* _Record extracts_
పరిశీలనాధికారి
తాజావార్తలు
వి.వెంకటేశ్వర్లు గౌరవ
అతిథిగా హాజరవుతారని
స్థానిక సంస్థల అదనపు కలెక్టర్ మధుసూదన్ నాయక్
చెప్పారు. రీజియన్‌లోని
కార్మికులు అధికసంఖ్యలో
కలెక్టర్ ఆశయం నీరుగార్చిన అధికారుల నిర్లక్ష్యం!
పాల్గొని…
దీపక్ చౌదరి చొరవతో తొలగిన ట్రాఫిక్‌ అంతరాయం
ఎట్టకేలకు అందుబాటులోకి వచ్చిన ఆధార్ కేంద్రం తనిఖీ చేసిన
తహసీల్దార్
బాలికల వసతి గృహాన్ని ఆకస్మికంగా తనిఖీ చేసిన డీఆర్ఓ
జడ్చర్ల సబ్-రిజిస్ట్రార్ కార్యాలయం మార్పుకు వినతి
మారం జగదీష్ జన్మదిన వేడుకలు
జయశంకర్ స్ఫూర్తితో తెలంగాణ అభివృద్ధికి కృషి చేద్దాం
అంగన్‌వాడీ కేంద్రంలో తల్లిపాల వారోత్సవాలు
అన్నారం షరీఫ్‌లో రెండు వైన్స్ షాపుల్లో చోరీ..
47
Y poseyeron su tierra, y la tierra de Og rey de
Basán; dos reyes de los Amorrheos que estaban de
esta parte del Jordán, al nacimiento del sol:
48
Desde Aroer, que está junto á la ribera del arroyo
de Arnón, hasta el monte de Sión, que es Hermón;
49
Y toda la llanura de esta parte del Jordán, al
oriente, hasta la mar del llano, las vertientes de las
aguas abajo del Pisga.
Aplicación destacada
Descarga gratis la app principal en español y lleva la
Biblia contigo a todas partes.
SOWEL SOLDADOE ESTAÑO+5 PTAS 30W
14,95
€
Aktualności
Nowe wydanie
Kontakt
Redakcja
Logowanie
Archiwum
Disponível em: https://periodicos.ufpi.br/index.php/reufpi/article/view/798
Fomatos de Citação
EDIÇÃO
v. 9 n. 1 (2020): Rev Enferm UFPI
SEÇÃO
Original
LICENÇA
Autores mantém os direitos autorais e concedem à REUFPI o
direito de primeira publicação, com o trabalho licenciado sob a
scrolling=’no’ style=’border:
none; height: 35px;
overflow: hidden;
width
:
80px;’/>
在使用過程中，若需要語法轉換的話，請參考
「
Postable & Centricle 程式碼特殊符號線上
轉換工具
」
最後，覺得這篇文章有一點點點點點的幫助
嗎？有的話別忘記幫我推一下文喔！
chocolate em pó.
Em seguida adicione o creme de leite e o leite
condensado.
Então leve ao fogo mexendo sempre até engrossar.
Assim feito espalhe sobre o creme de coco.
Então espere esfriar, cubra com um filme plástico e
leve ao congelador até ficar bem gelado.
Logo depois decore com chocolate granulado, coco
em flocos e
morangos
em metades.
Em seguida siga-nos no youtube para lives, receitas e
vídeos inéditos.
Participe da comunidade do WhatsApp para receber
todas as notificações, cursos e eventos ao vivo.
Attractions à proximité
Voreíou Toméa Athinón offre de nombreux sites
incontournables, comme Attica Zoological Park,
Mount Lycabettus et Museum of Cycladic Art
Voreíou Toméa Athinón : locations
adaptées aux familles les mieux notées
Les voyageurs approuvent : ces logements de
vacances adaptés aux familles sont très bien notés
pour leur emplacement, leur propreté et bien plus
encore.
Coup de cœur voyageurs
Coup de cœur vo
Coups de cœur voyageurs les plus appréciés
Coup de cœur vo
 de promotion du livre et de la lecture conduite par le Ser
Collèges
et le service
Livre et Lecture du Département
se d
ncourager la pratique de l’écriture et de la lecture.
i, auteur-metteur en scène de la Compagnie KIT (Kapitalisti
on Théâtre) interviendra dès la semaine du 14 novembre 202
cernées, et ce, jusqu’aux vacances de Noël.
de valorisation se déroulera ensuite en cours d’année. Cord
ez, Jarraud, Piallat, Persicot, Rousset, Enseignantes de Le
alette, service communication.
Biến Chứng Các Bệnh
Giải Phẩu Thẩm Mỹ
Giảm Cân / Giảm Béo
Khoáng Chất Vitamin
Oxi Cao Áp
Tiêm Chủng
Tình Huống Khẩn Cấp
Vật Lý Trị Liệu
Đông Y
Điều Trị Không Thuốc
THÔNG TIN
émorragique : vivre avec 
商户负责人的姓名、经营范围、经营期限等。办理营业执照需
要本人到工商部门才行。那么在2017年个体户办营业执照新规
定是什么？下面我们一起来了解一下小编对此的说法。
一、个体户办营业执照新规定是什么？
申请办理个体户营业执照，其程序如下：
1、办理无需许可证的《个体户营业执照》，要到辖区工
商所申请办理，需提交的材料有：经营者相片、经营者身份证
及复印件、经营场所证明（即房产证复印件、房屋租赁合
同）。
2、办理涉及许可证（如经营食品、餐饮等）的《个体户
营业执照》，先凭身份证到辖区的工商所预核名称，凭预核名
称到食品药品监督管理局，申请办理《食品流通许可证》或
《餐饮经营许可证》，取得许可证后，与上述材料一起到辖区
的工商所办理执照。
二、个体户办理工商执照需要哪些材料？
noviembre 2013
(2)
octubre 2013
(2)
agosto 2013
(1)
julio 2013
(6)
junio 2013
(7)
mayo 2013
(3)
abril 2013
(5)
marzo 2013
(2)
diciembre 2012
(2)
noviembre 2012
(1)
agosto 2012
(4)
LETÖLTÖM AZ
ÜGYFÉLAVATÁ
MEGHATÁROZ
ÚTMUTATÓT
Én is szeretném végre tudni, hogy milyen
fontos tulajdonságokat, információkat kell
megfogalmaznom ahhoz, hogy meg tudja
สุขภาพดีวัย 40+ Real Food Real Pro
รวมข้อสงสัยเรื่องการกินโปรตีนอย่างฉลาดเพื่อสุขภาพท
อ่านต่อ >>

* _Exercise objective_
What the answer needs is every line from the data above with "vacances" in it.

* _Task output_
vacances adaptés aux familles sont très bien notés
cernées, et ce, jusqu’aux vacances de Noël.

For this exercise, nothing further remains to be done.